(Dataset entries)
::::::
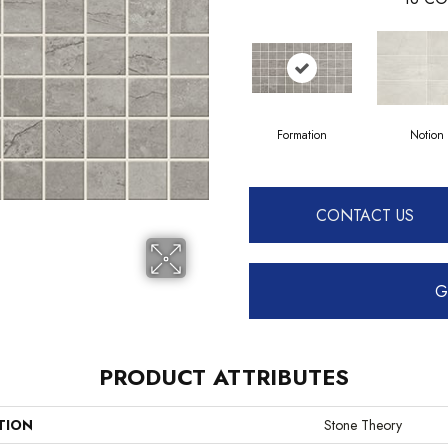
Formation
Notion
CONTACT US
G
PRODUCT ATTRIBUTES
TION
Stone Theory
::::::
Copy each of the entries above precisely, and drop whatever pictures they hold.

Response area:
Formation
Notion
CONTACT US
G
PRODUCT ATTRIBUTES
TION
Stone Theory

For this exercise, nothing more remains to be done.